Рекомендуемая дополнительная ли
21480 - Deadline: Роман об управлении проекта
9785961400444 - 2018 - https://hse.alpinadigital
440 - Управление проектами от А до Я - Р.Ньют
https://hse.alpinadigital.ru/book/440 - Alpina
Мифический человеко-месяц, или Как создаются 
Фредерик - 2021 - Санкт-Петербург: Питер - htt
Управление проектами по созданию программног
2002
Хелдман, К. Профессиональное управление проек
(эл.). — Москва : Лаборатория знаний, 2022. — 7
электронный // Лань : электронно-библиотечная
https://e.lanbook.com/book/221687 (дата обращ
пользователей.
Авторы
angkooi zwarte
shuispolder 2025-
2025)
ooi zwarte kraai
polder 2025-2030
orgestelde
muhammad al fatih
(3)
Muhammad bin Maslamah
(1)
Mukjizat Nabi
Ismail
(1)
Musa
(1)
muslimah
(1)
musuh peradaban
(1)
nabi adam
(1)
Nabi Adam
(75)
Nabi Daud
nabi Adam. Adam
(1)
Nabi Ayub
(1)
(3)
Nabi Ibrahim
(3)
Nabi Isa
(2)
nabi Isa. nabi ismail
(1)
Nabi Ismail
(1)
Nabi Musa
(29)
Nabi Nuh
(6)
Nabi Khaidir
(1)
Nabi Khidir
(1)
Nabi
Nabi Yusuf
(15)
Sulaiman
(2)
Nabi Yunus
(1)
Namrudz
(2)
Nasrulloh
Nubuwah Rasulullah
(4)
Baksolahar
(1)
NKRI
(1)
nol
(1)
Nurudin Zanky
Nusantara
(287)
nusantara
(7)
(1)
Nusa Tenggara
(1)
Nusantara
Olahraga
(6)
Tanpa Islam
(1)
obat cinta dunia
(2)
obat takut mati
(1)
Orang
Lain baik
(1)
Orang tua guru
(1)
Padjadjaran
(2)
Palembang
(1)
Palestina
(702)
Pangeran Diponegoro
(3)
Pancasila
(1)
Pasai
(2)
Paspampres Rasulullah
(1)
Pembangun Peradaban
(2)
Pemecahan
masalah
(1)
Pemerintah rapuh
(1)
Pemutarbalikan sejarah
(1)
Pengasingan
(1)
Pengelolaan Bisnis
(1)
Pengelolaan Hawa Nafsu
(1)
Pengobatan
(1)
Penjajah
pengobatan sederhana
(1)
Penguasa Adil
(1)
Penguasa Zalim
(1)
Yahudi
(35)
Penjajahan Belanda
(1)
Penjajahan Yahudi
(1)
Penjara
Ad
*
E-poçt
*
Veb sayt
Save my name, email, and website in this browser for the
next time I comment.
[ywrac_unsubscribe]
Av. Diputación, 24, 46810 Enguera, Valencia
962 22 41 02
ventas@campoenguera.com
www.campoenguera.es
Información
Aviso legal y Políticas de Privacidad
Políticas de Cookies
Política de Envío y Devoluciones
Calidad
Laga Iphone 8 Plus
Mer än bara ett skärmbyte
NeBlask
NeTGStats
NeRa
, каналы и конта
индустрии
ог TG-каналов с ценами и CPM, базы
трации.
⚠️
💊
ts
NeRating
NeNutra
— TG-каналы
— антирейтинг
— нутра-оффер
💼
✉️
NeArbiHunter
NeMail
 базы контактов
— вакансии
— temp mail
=-=-=
• Exercise brief
Out of the records above, pull the lines that include the word "проектами".

• Reply to the task
440 - Управление проектами от А до Я - Р.Ньют
Управление проектами по созданию программног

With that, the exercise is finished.